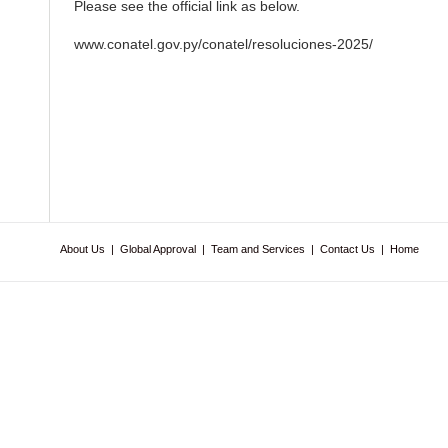
Please see the official link as below.
www.conatel.gov.py/conatel/resoluciones-2025/
About Us
|
Global Approval
|
Team and Services
|
Contact Us
|
Home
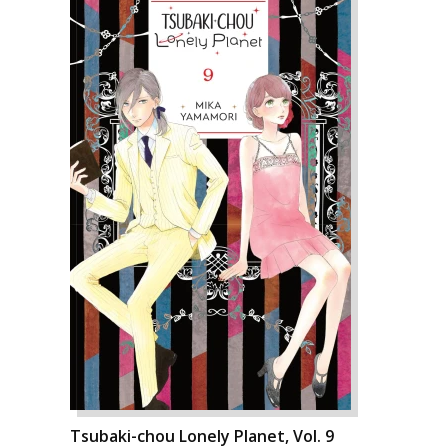
Tsubaki-chou Lonely Planet, Vol. 9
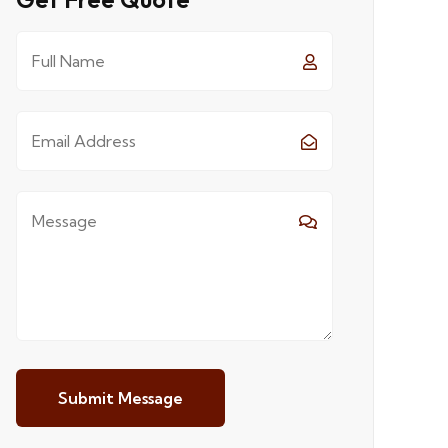
Submit Message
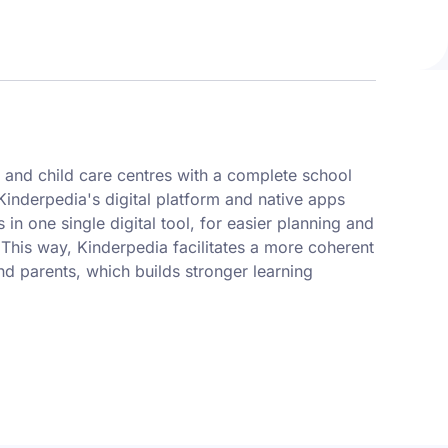
 and child care centres with a complete school
nderpedia's digital platform and native apps
 in one single digital tool, for easier planning and
 This way, Kinderpedia facilitates a more coherent
nd parents, which builds stronger learning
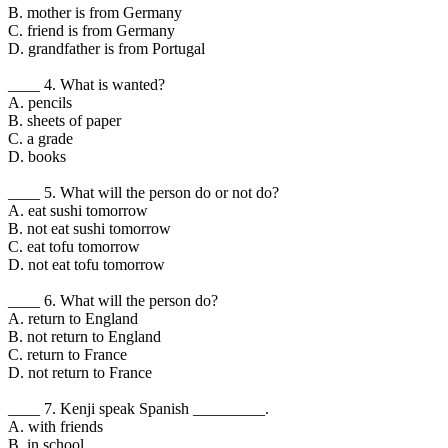
B. mother is from Germany
C. friend is from Germany
D. grandfather is from Portugal
____ 4. What is wanted?
A. pencils
B. sheets of paper
C. a grade
D. books
____ 5. What will the person do or not do?
A. eat sushi tomorrow
B. not eat sushi tomorrow
C. eat tofu tomorrow
D. not eat tofu tomorrow
____ 6. What will the person do?
A. return to England
B. not return to England
C. return to France
D. not return to France
____ 7. Kenji speak Spanish _________.
A. with friends
B. in school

══════════

▸ **Assigned task**
Your copy of the data above should match it exactly, apart from the images.

▸ **Answer to this task**
Please see the official link as below.
www.conatel.gov.py/conatel/resoluciones-2025/
About Us
|
Global Approval
|
Team and Services
|
Contact Us
|
Home
Tsubaki-chou Lonely Planet, Vol. 9
Submit Message
 and child care centres with a complete school
nderpedia's digital platform and native apps
 in one single digital tool, for easier planning and
 This way, Kinderpedia facilitates a more coherent
nd parents, which builds stronger learning
B. mother is from Germany
C. friend is from Germany
D. grandfather is from Portugal
____ 4. What is wanted?
A. pencils
B. sheets of paper
C. a grade
D. books
____ 5. What will the person do or not do?
A. eat sushi tomorrow
B. not eat sushi tomorrow
C. eat tofu tomorrow
D. not eat tofu tomorrow
____ 6. What will the person do?
A. return to England
B. not return to England
C. return to France
D. not return to France
____ 7. Kenji speak Spanish _________.
A. with friends
B. in school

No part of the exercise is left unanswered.